Missing values were imputed because removing all records with any missing values would have left us with a data set too small to analyze. Imputation is recommended over removal or the use of mean or median values (52–54). Missing questionnaire items were replaced with values from a multiple imputation process for ordered categorical values implemented in the ‘imputeMCA’ function in the ‘missMDA’ package (55, 56).

Two methods were used to estimate the number of latent factors present in this data set: parallel analysis (PA) and minimum average partial (MAP). PA, implemented in the ‘fa.parallel’ function in the ‘psych’ package (49), compares eigenvalues between the data under analysis and random data and only factors with eigenvalues above the mean of those from the random data are retained, and is recommended for categorical data and polychoric correlations (50, 57, 58). The second method, MAP, is the number of factors that minimizes the average squared partial correlation and may be more accurate with polychoric correlations than with Pearson correlations (50). The MAP is calculated using the ‘VSS’ function in the ‘psych’ package with options for parallel analysis solution for the model, oblimin rotation, smoothing, correction for zero scores, polychoric correlation, and maximum iterations = 100,000.

In Set 1, an exploratory factor analysis model was calculated for each possible number of factors between 11 and 18 to compare model fit, item communalities and loadings, and the behavioral similarity of items within factors. We used the ‘fa’ function from the ‘psych’ package (49) with the imputed data set as input. The options for all factor analyses in Sets 1–3 were principal axis (PA) solution method, oblimin rotation, smoothing, polychoric correlation, and correction for zero values. Either weighted least squares (WLS) or PA solution methods are recommended for models with ordinal data (50, 58, 59). PA is also recommended when there could be a small number of items in some of the factors (60). We were unable to use WLS because of computational errors estimating the weights, so only PA was used. The purpose of rotation is to make factors more interpretable by rotating the axes representing the factors so that the factors are graphically closer to the items comprising them (52, 58). Oblique rotation methods such as oblimin allow non-zero correlations between factors (58) as we expect for groups of factors such as owner, stranger, and dog-directed aggression. Smoothing and setting correction to 0.01 are options to ensure correlation matrices are positive definite to avoid computational errors (49, 61). Using a polychoric correlation to fit ordinal items rather than a correlation for normally-distributed continuous variables reduces bias in extracting factors (50, 62–64).

To assess model fit, the chi-square test and the Tucker-Lewis Index (TLI) of factoring reliability were used. The chi-square test can be used for ordinal models (50) to ask whether the model is consistent with the polychoric correlation matrix (49) and is frequently used for all factor analysis computation methods. The TLI has been found to be one of the best measures of model fit (65). The chi-square fit and Tucker-Lewis Index of Factoring Reliability (TLI), two measures of the fit of the factor model, as well as communalities and loadings for each factor, were extracted from the analysis output for each model. Examination of the output of these models revealed some low communalities (<0.40) and low factor loadings (<0.32). Some items had >88% zero (“never” or “none”) responses which probably caused errors calculating reliabilities of some models.

A second set of models under the same analysis conditions with edited data sets were fit for models with 12 to 18 factors. Separate re-imputed data sets were input for each number of factors, depending on the results of the first set of analyses. Items were removed if (1) their communalities were <0.40, (2) their loadings were <0.32, and/or (3) >88% of responses were zero (‘never’ or ‘none’).

• • • • •

> **WHAT THE TASK REQUIRES**
Translate this sentence from the factor analysis text into Spanish: "We were unable to use WLS because of computational errors estimating the weights, so only PA was used." The lines have nothing to do with the factor analysis text.

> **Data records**
• • • • •

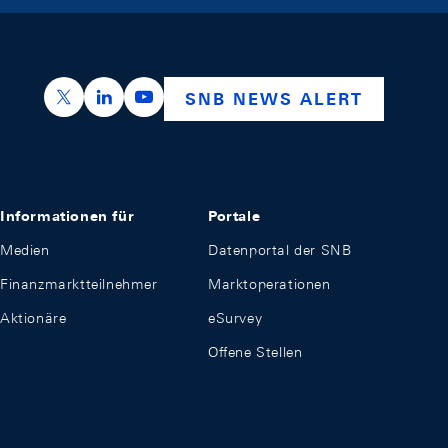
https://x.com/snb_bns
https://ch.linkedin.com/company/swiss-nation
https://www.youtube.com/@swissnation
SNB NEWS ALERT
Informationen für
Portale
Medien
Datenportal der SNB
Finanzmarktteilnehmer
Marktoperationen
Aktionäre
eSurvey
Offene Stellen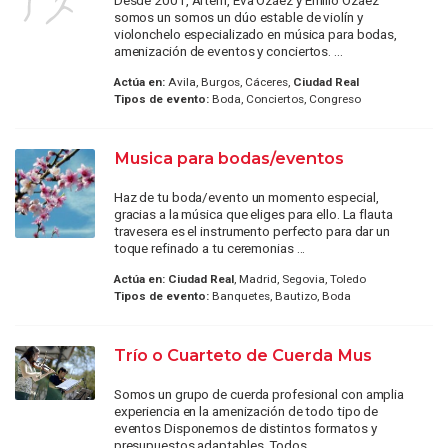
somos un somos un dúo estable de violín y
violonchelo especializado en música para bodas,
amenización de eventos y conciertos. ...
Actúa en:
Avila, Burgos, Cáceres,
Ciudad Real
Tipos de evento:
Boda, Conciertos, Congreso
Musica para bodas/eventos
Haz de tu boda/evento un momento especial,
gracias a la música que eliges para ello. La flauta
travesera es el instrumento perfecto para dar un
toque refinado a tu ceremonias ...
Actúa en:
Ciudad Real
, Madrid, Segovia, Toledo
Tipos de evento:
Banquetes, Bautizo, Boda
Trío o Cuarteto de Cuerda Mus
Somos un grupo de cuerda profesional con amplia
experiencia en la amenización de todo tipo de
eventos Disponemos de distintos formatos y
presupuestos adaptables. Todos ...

• • • • •

> **WRITTEN ANSWER**
No pudimos usar WLS debido a errores computacionales al estimar los pesos, por lo que solo se usó PA.